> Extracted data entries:

------

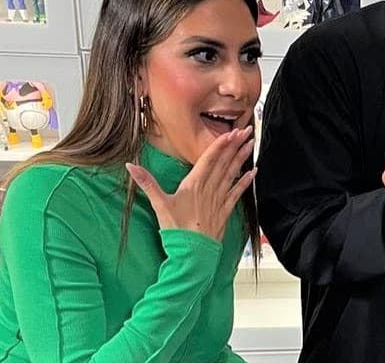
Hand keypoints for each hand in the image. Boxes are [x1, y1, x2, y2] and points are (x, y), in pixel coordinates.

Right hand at [126, 126, 256, 240]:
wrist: (192, 252)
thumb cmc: (175, 229)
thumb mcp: (159, 204)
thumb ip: (146, 183)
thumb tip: (130, 166)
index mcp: (194, 184)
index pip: (209, 158)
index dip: (221, 144)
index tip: (232, 131)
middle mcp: (210, 188)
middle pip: (224, 162)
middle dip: (235, 145)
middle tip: (247, 131)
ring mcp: (219, 199)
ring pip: (232, 174)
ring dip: (242, 158)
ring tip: (251, 144)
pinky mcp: (225, 211)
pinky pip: (237, 193)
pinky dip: (246, 182)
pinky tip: (254, 172)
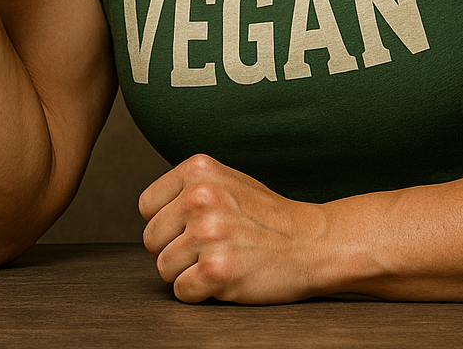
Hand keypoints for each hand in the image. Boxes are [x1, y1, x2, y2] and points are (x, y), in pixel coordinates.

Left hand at [139, 154, 327, 304]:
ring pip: (164, 268)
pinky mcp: (216, 270)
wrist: (315, 243)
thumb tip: (150, 211)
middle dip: (176, 250)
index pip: (147, 206)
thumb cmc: (269, 217)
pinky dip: (200, 293)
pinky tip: (226, 278)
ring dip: (189, 272)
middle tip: (211, 248)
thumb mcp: (227, 181)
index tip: (192, 228)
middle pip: (152, 240)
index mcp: (197, 170)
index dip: (167, 224)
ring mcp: (207, 234)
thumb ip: (188, 188)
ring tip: (222, 260)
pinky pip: (182, 291)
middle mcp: (199, 197)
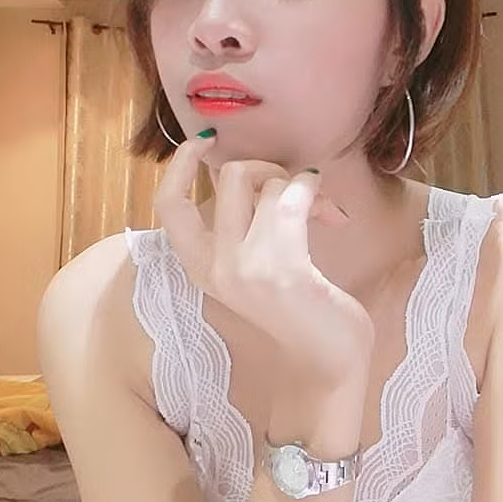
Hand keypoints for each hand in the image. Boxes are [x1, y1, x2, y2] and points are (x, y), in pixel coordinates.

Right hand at [154, 134, 373, 389]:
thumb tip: (255, 172)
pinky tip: (334, 216)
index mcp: (200, 267)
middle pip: (229, 177)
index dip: (180, 164)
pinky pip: (293, 199)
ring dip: (300, 185)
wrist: (327, 362)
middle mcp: (214, 267)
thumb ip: (242, 227)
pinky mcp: (281, 269)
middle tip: (293, 188)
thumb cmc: (296, 310)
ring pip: (268, 184)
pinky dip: (315, 193)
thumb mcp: (251, 268)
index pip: (168, 205)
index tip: (205, 140)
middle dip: (268, 167)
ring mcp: (245, 268)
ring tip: (322, 212)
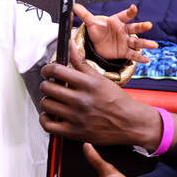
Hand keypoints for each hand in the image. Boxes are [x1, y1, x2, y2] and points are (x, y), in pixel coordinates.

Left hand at [40, 41, 163, 146]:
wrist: (131, 123)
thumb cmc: (117, 101)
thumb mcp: (100, 79)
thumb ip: (81, 62)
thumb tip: (70, 44)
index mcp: (87, 84)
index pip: (56, 71)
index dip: (47, 69)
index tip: (47, 71)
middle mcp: (81, 100)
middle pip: (47, 88)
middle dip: (47, 84)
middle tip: (52, 85)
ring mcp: (77, 117)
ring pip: (46, 104)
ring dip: (47, 100)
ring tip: (54, 100)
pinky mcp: (74, 132)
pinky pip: (48, 125)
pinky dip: (45, 119)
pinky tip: (51, 115)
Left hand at [74, 2, 157, 64]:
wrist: (99, 45)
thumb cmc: (98, 32)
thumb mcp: (91, 24)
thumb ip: (84, 15)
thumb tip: (74, 5)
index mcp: (117, 21)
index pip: (125, 15)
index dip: (130, 11)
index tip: (134, 8)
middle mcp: (124, 31)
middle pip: (134, 28)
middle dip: (142, 27)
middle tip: (149, 25)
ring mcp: (126, 41)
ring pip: (136, 42)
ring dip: (145, 43)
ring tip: (154, 45)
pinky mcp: (125, 52)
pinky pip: (133, 55)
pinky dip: (139, 57)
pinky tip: (147, 60)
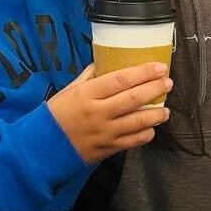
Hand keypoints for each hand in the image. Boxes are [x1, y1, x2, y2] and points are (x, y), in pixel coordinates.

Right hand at [48, 63, 171, 162]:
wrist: (43, 148)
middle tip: (167, 83)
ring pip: (138, 122)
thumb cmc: (56, 115)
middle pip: (134, 98)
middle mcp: (98, 112)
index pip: (121, 79)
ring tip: (166, 110)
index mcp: (87, 94)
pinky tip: (151, 129)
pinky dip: (146, 134)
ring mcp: (105, 132)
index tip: (159, 67)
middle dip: (155, 89)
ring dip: (156, 115)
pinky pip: (133, 141)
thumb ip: (89, 76)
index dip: (143, 72)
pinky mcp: (108, 149)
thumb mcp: (69, 90)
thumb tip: (106, 62)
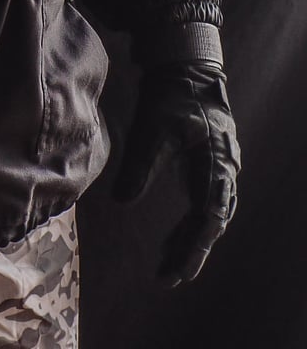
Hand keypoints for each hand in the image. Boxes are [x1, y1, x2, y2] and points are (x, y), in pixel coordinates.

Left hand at [113, 60, 240, 285]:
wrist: (186, 70)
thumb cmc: (171, 95)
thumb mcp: (152, 127)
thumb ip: (139, 164)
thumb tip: (122, 201)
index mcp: (216, 162)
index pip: (211, 215)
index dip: (196, 245)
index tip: (179, 270)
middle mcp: (225, 170)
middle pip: (214, 222)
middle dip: (193, 251)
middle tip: (168, 278)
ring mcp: (220, 170)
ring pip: (210, 217)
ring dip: (190, 241)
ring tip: (166, 267)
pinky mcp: (208, 168)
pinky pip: (203, 205)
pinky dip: (188, 225)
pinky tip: (170, 241)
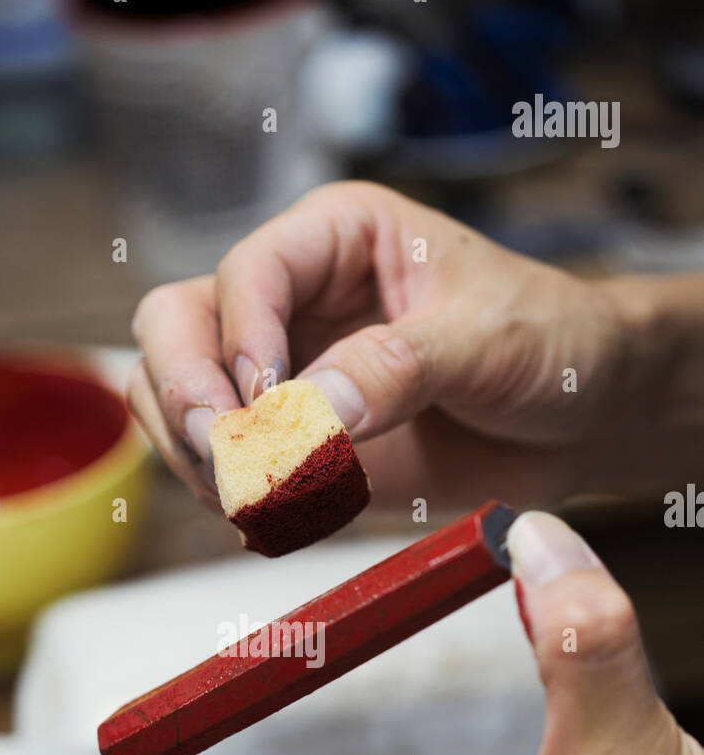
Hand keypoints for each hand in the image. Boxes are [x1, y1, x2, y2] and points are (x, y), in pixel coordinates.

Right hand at [126, 181, 703, 512]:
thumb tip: (310, 412)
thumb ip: (396, 368)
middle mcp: (290, 302)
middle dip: (187, 394)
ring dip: (196, 455)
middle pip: (175, 328)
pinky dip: (230, 498)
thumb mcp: (485, 339)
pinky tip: (279, 514)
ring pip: (176, 400)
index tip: (266, 401)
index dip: (241, 338)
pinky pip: (219, 467)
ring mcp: (281, 376)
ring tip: (259, 495)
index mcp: (334, 239)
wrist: (580, 416)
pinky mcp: (289, 444)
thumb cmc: (548, 341)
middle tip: (228, 456)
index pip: (246, 274)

------

> REQUIRED ACTION:
Answer with a single number: the count of lines in the entries that hold the word "Left".

> RESPONSE AREA:
4